Tuesday, October 27, 2009

Yamaichi, Awajicho (やまいち,淡路町)

I really can't imagine a better tonkatsu than this. Should I stop there? This is unfortunately one of those reviews that's in the vein of "This is the best place in the world, but you'll never go there," but it was really good. I wish I could go back every day, but when you consider the size of the katsu and the amount of fat. Soft, tasty fat...

It's no surprise that this is recommended, considering the score it gets on Tabelog (currently #7 in Tokyo out of more than 1,200) and also the expert approval from Seat. It was more surprising to find empty seats when I arrived today (1:00), especially when you consider that it seats 14 at absolute max, with most of those people bumping elbows at the counter or communal table. But the 2-person table was empty and I was permitted to claim it despite the steady stream of 2-person parties entering after me. Thanks auntie! With a small, clean room and very pleasant service, Yamaichi feels very relaxed and secluded despite being...well, on a smaller street in a pretty quiet part of town. Strangely, it was full by the time I left.

Great tonkatsu starts with ingredients; I didn't ask about the breed of pig or where it was from, just ordered a "Special Roast". Very much to his credit, the master cuts each piece to order from a whole roast; I bet if you were a regular and he liked you, he'd...cut it exactly the same, because this is Japan, we don't show favorable treatment, and anyway any thicker or thinner wouldn't taste as good. Right? Amusingly, he stared hard at me for a second when I ordered that cut, almost like "You jerk...", but he started preparing. A few seconds later I thought "Ahhh, I've gotta see what's going on here, so I asked if there was a problem with that choice. He said "Are you OK with the fat?" and I said "It's tasty, innit?" and he nodded and got down with it. I've sat at the counter on subsequent visits and watched how he makes them - the dredging is flour-egg-flour-egg-breadcrumbs, and he presses down hard on the breadcrumbs to make sure they really stick. There's a whole layer of egg under the thick crust, and it's really good in the altogether.

The cabbage was bizarrely good too - you don't often think that at a tonkatsu place - and I noticed that he cuts it fresh, from heads of cabbage on the counter, with a knife. This almost seems perverse in our fast-moving modern times, but bless him for it. It makes a difference.

Pickles are good here, but I love all the other options they give you - they had tonkatsu sauce, a ponzu with oroshi daikon already mixed in, worcester sauce, soy sauce, Japanese hot pepper, yuzu kosho and pink crystallized salt. Plus, of course, mustard with the actual food. The only thing missing was the bowl of sesame that I used to love grinding at Katsukura, but with this much variety you can get through the biggest cutlet without boredom. And this is a big cutlet to get through.

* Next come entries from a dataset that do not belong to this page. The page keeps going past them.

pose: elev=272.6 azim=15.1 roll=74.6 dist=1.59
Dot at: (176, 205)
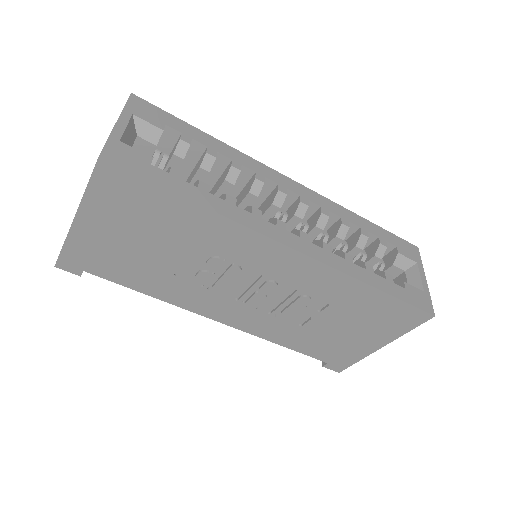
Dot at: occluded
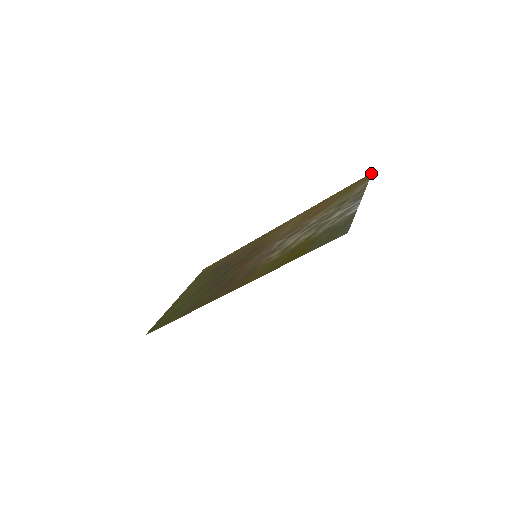
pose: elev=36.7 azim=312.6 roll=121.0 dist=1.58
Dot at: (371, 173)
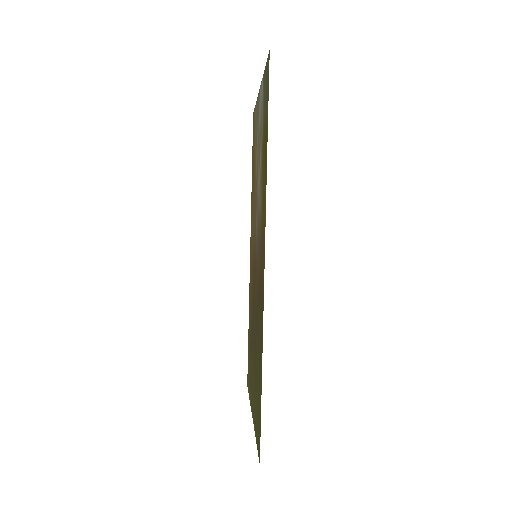
Dot at: (253, 113)
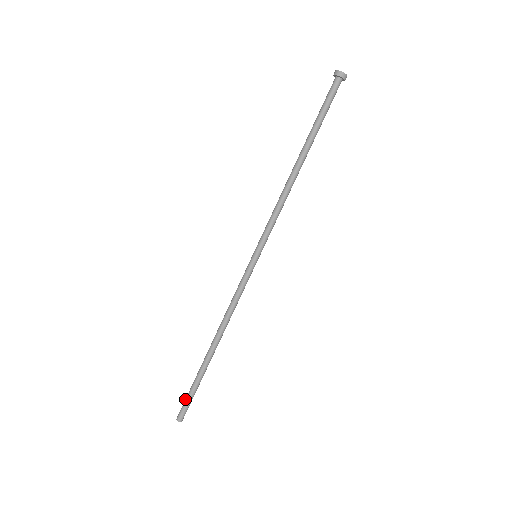
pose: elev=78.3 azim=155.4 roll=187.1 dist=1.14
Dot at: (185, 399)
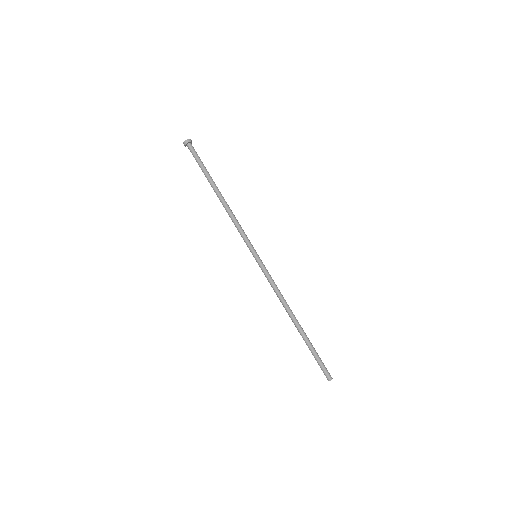
Dot at: occluded
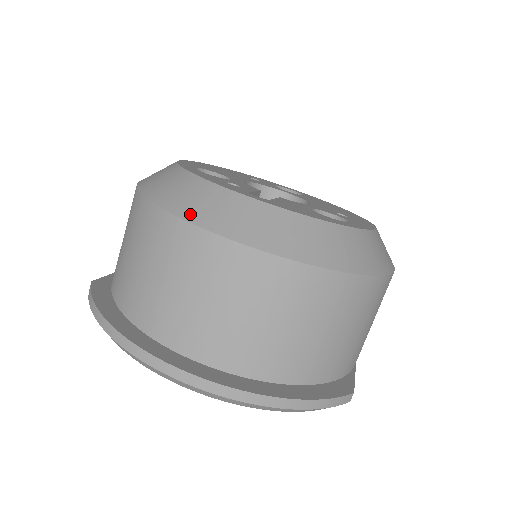
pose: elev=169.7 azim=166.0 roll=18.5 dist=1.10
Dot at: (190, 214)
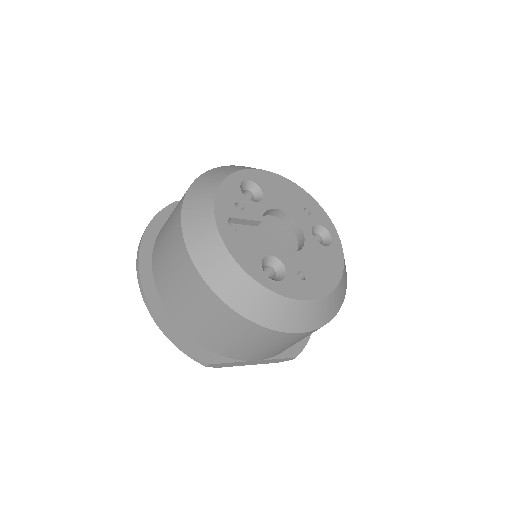
Dot at: (187, 206)
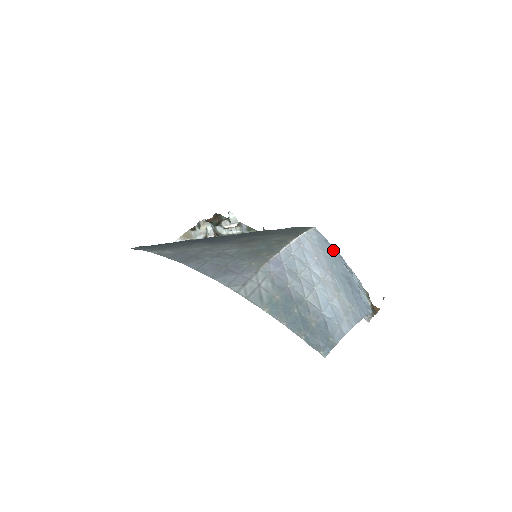
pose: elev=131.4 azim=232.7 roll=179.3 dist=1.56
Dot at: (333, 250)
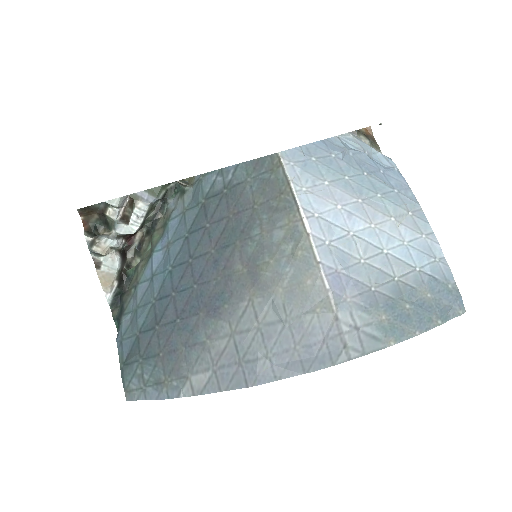
Dot at: (317, 152)
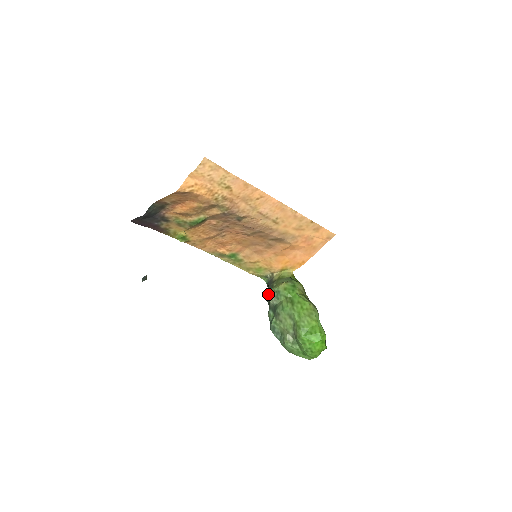
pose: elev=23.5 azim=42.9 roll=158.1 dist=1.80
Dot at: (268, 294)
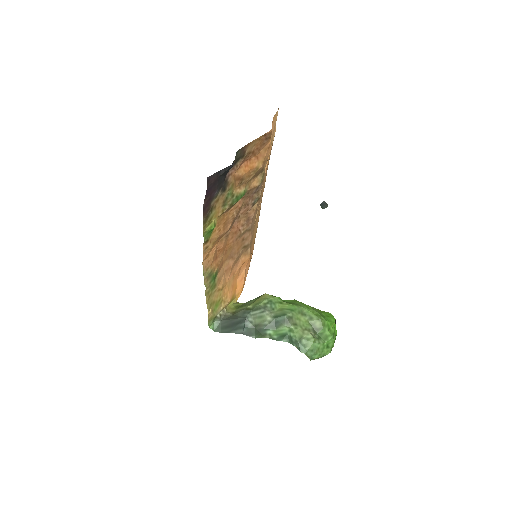
Dot at: (248, 320)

The katsu itself was big, a departure from some other places (it's also $20, be warned). On the other hand, a solid inch of one side was taken up with fat (there's no actual meat in that close-up). On the other other hand, that too was delicious, especially when just out of the fryer and still melty...The meat and fat were both exceptional, while the doubled coating was thick yet light and perfectly done. I like the fact that the chef uses a big, shallow copper pot, much like an upper-grade tempura restaurant.

It's a big buildup to get to this point and not say anything else, but I've learned that I don't much like similies describing tastes. Just trust me that this is a great restaurant, where a serious and committed guy serves great tonkatsu, and you should go out of your way to try it.

Seriously. I'm not kidding around here.

[June 23, 2011: Big Bird and I went back today, finding almost no line. I ventured boldly in a new direction by not getting the teishoku (skip the rice and soup, save Y400 and a bunch of empty calories) and also ordering from the separate items available. The plate at left, plus a free refill of cabbage, was thus Y1250. That's half a menchi katsu, a kushi katsu, an ebi shinjo, and a crab croquette. They were every bit as extraordinary as the pork always is. The prospect of eating here for less than Y1k is there for the taking, and is an great value.]

1 comment:

  1. eat Tonkatsu at Marumasuya, Akabane. 500 yen, great.